Les sourcils du Duc se froncèrent. L'éclair d'agacement fut bref, cependant, et il parla d'un ton désinvolte. « Tu devrais te montrer plus compréhensive. La Maîtresse ne se sent pas bien ces derniers temps. »

Le Duc détestait le chaos au sein de sa maison. Face aux disputes domestiques, soit il les ignorait, soit il tentait de les aplanir en surface. Tant que cela ne l'affectait pas ou ne faisait pas de la famille la risée de tous, peu lui importait combien les cours intérieures se chamaillaient.

La concubine Pan sourit, l'expression inchangée. « Je comprends. Ce n'est pas facile pour la Maîtresse non plus. »

« C'est bien que tu le voies ainsi. La prochaine fois, évite l'heure où elle prend son remède avant d'envoyer quelqu'un cuisiner. Viens, bois encore quelques coupes avec moi. »

Après un pot de vin, tous deux ressentaient les effets de l'alcool. La concubine Pan envoya une servante en chauffer un autre.

Quand le son du claquoir du veilleur de nuit dériva au loin, Xu Jingyang pratiquait encore sa calligraphie.

Zhuying entra pour moucher les mèches des bougies. « Demoiselle aînée, il est minuit. »

À cet instant, un cri à l'aide perçant et déchirant retentit dans la nuit noire. Bien qu'il vînt de loin, le désespoir de la voix était terrifiant.

Zhuying se prit la poitrine et alla à la porte. « Qui crie en pleine nuit ? C'est effrayant. »

Xu Jingyang enfila une cape légère et sortit dans la cour. En regardant vers les quartiers de la concubine Pan, elle vit un feu ardent illuminer le ciel nocturne.

Chunyun accourut, hors d'haleine. « Demoiselle aînée, un malheur est arrivé ! La cour de la concubine Pan est en feu, et le Maître est toujours à l'intérieur ! »

Le temps que Xu Jingyang arrivât avec ses servantes, Dame Xu venait elle aussi d'atteindre les lieux, soutenue par la nourrice Qing. Dans la fraîche nuit de printemps, les lanternes tenues par les servantes jetaient une pâleur spectrale sur le visage de Dame Xu.

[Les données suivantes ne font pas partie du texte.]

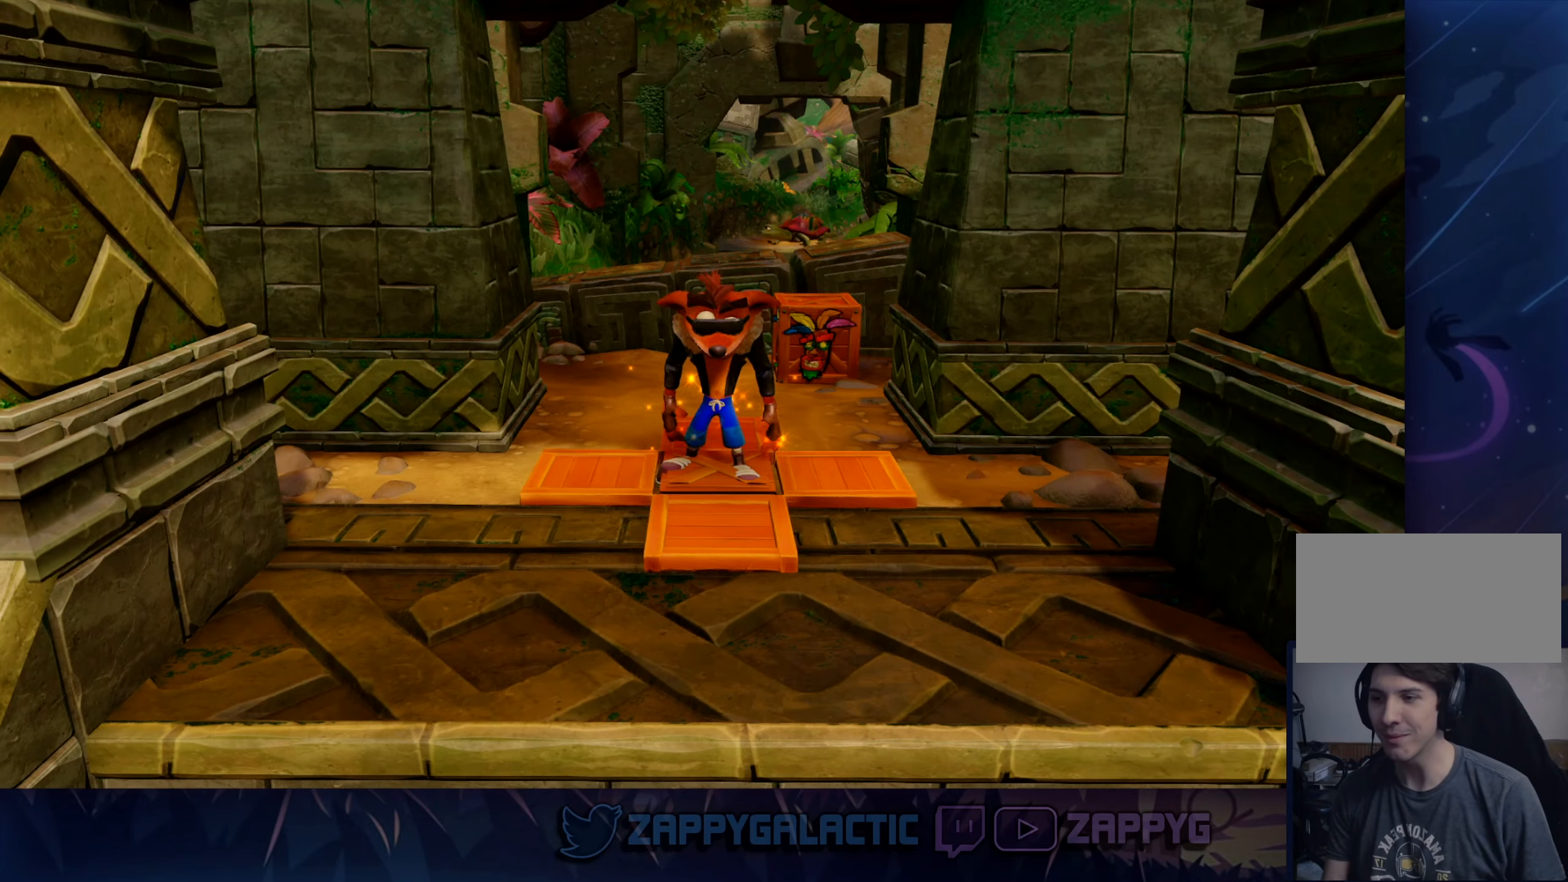
{"dt_ms": 500, "buttons": [], "left_stick": "up-right", "right_stick": "center", "events": [[100, "left_stick", "up-right"]]}
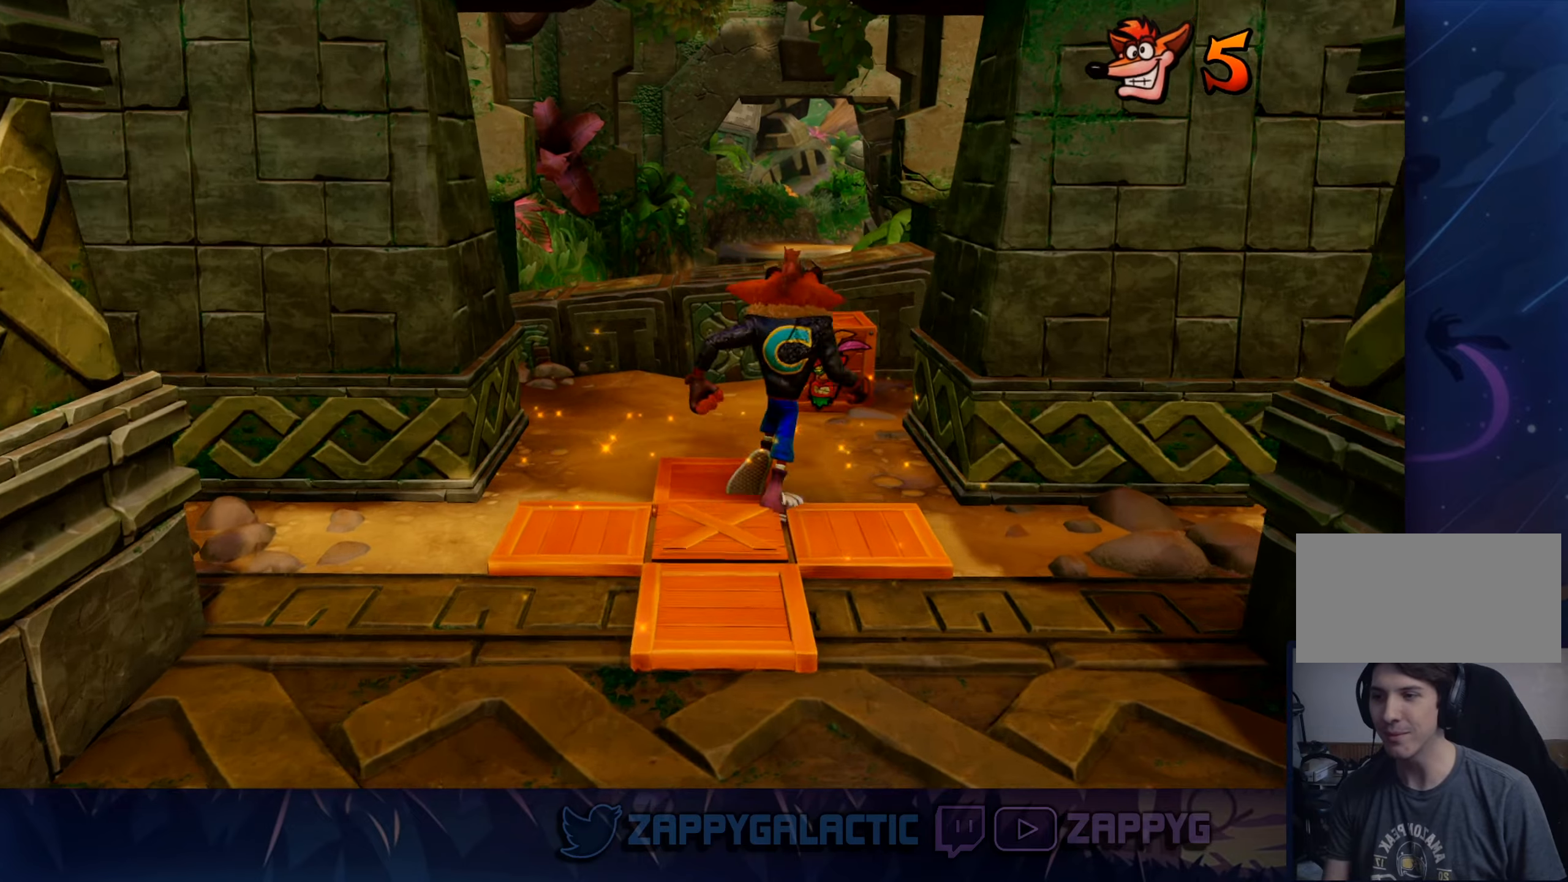
{"dt_ms": 500, "buttons": [], "left_stick": "up", "right_stick": "center", "events": [[50, "SQUARE", "down"], [183, "left_stick", "up"], [283, "SQUARE", "up"]]}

À peine entrée dans la cour, elle attrapa un serviteur. « Où est le Maître ? A-t-il été secouru ? »

Le serviteur trembla, incapable de répondre. Un sentiment d'effroi envahit Dame Xu. Voyant Xu Jingyang debout là avec une lanterne, elle se rua en avant comme une folle, saisissant Xu Jingyang par le col.

« Puisque tu es là, pourquoi ne t'es-tu pas ruée dans le feu pour le sauver ? C'est ton père ! Ton père ! Tu oses rester à regarder ? Créature ingrate ! »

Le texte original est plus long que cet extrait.